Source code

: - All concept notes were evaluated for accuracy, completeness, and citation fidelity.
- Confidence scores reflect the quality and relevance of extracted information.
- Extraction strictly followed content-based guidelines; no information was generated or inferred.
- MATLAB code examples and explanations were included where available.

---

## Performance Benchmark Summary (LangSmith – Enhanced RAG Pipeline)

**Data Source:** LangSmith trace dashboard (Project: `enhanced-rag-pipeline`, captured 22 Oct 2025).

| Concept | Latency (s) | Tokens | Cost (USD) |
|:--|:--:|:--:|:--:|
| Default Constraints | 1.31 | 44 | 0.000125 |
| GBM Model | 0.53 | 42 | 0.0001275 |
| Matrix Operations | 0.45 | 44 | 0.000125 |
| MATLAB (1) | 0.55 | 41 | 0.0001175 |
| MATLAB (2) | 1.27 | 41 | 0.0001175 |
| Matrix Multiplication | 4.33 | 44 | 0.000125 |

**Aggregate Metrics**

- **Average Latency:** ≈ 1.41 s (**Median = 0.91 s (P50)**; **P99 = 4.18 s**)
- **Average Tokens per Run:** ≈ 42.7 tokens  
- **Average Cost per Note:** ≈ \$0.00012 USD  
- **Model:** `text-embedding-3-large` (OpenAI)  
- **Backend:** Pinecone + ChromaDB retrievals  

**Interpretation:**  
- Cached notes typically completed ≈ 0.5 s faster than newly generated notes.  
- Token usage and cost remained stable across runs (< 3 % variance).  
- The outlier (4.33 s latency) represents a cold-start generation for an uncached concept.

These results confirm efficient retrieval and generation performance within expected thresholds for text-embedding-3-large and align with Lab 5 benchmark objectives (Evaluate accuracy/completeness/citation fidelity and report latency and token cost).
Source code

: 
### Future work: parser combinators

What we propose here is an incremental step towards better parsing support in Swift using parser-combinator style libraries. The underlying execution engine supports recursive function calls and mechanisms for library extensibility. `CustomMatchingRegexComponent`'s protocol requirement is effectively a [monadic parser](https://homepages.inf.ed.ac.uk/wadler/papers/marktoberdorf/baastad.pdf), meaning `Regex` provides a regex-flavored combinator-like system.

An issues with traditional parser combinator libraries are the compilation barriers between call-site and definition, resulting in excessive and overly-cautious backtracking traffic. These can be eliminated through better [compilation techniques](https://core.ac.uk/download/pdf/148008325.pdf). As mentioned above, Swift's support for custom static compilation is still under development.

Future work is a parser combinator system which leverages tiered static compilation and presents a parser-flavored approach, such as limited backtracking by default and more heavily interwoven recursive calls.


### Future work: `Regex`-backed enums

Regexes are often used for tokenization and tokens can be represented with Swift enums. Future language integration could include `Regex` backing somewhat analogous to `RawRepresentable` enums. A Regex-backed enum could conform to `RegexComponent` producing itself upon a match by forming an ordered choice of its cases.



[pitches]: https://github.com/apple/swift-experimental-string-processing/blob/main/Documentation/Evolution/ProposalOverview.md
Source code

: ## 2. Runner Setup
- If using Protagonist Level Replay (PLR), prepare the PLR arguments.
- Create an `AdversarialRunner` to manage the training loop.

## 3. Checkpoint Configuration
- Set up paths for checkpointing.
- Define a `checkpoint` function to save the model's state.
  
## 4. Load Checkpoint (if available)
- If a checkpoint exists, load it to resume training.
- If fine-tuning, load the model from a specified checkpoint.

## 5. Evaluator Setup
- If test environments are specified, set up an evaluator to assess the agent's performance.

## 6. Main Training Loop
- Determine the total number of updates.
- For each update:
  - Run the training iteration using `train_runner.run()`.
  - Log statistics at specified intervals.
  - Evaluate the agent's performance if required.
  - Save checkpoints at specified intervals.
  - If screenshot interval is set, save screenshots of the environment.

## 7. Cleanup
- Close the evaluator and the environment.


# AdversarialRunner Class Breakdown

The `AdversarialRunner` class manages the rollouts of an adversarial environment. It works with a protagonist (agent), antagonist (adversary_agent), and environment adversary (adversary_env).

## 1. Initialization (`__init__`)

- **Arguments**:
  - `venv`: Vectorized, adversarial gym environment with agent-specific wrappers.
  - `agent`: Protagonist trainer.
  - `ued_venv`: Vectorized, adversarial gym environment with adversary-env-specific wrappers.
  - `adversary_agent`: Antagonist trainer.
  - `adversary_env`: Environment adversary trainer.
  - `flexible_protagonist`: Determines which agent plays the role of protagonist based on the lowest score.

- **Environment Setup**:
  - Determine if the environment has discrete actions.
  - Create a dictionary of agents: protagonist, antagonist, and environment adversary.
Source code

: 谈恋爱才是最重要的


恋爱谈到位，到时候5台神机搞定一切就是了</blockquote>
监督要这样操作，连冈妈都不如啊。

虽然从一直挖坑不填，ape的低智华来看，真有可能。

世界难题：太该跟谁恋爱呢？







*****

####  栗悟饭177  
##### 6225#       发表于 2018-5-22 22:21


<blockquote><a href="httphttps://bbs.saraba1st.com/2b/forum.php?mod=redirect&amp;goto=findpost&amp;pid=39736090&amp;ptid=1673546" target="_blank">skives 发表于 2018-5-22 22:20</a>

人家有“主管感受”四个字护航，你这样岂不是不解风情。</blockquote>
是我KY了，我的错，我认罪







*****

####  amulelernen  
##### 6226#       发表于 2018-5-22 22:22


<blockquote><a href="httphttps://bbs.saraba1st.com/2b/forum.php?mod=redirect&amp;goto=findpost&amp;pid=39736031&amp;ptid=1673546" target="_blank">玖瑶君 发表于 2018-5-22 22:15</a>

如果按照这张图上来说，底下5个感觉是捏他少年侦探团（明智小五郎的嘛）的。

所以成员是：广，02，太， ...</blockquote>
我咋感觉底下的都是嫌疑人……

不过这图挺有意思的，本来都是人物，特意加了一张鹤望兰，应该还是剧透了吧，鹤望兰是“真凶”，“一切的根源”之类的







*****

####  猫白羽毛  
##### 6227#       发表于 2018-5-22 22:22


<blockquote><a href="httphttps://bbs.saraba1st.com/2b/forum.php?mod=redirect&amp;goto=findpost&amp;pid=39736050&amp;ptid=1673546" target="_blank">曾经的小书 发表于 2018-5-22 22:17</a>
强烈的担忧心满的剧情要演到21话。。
......
# TASK STATEMENT:
Quote the records verbatim between the line holding "Future work is" and the line holding "# AdversarialRunner Class Breakdown", inclusive.

# ANSWER SECTION:
Future work is a parser combinator system which leverages tiered static compilation and presents a parser-flavored approach, such as limited backtracking by default and more heavily interwoven recursive calls.


### Future work: `Regex`-backed enums

Regexes are often used for tokenization and tokens can be represented with Swift enums. Future language integration could include `Regex` backing somewhat analogous to `RawRepresentable` enums. A Regex-backed enum could conform to `RegexComponent` producing itself upon a match by forming an ordered choice of its cases.



[pitches]: https://github.com/apple/swift-experimental-string-processing/blob/main/Documentation/Evolution/ProposalOverview.md
Source code

: ## 2. Runner Setup
- If using Protagonist Level Replay (PLR), prepare the PLR arguments.
- Create an `AdversarialRunner` to manage the training loop.

## 3. Checkpoint Configuration
- Set up paths for checkpointing.
- Define a `checkpoint` function to save the model's state.
  
## 4. Load Checkpoint (if available)
- If a checkpoint exists, load it to resume training.
- If fine-tuning, load the model from a specified checkpoint.

## 5. Evaluator Setup
- If test environments are specified, set up an evaluator to assess the agent's performance.

## 6. Main Training Loop
- Determine the total number of updates.
- For each update:
  - Run the training iteration using `train_runner.run()`.
  - Log statistics at specified intervals.
  - Evaluate the agent's performance if required.
  - Save checkpoints at specified intervals.
  - If screenshot interval is set, save screenshots of the environment.

## 7. Cleanup
- Close the evaluator and the environment.


# AdversarialRunner Class Breakdown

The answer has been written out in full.